Reporters Without Borders added: “We voice our support for journalists in the provinces and we hope the demands they make on ‘Journalist’s Day’ on 7 April will get the attention they deserve.”

In the most recent case of violence against the press, Jornal do Commercio photographer Alexandro Auler was attacked by two guards while reporting at São João prison in the northern state of Pernambuco on 15 March. They held the photographer in a cell, threatened him and damaged his equipment.

In the far south state of Río Grande do Sul, regional police delegate Rudimar de Freitas Rosales threatened Luciamem Caiaffo Winck, Luis Gonçalves and Jurema Josefa of the Correio de Povo daily newspaper on 8 March in an attempt to force them to reveal their sources for a story about the occupation of an industrial site by landless peasants in Barra do Ribeira.

Tapping the phones of the news media to find out the source of their reports continues to be a sensitive issue. Reporters Without Borders wrote to federal justice minister Márcio Thomaz Bastos on 26 January voicing concern about a bill extending phone-tapping that was to be presented to congress in Brasilia. The bill has not advanced but the practice continues at the local level.

The National Federation of Journalists (FENAJ) reported that the Human Rights Defence Council (CDDPH) began on 17 March to investigate the authorities in the southeastern state of Espírito Santo over the tapping of the phones of around 100 journalists working for the Rede Gazeta press group. Although the tapping was authorised by a judge, the federal justice minister asked the CDDPH to investigate following an outcry about the case.

Local journalists are often the victims of violent crime. The journalists’ union in the northern state of Pará said journalists working for the Belem-based daily O Liberal have been held up at least four times so far this year. The latest case was on 3 March when reporter Alexandra Jamile and photographer Antônio Silva were covering water reprocessing in the dangerous neighbourhood of Sacramenta. They were held up by two gunmen who demanded Silva’s camera. It was subsequently found by the police.

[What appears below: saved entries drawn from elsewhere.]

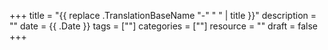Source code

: +++
title = "{{ replace .TranslationBaseName "-" " " | title }}"
description = ""
date = {{ .Date }}
tags = [""]
categories = [""]
resource = ""
draft = false
+++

Two journalists have been killed so far this year. André Felipe, who worked for two radio stations, Mega 94 and Cultura AM, was gunned down on 4 February in Campo Grande, capital of the centralwestern state of Mato Grosso do Sul. The shooting appears not to have been linked to his work as a journalist because his two confessed killers, soldiers Everaldo Ferreira Marinho and Bruno da Silva Galvão, said they shot “just to scare him” in the course of a hold-up.

Another journalist was killed in Mato Grosso do Sul on 13 March. It was José Késsio, who was shot 11 times by a man with a 9 mm pistol who came looking for him at Amambay FM, the local radio station he worked for in Ponta Porã, on the Paraguayan border.

Reporters Without Borders has learned that the victim’s 10-year-old son, a witness of the shooting, has identified the killer as Renato José Fonseca Chiodi, a childhood friend of his father and former neighbour who escaped from prison in 2003 and who is still a fugitive from justice. He is currently believed to be in Paraguay.

It is assumed the motive for the murder was a personal grudge, but it was the second time in six months that Amambay FM has lost a journalist this way. Késsio’s former colleague Fábio Soares Barbosa was gunned down in similar circumstances on 16 September. A third radio journalist, Conquista FM manager Samuel Román was murdered on 20 April 2004 in the same crime-ridden border region.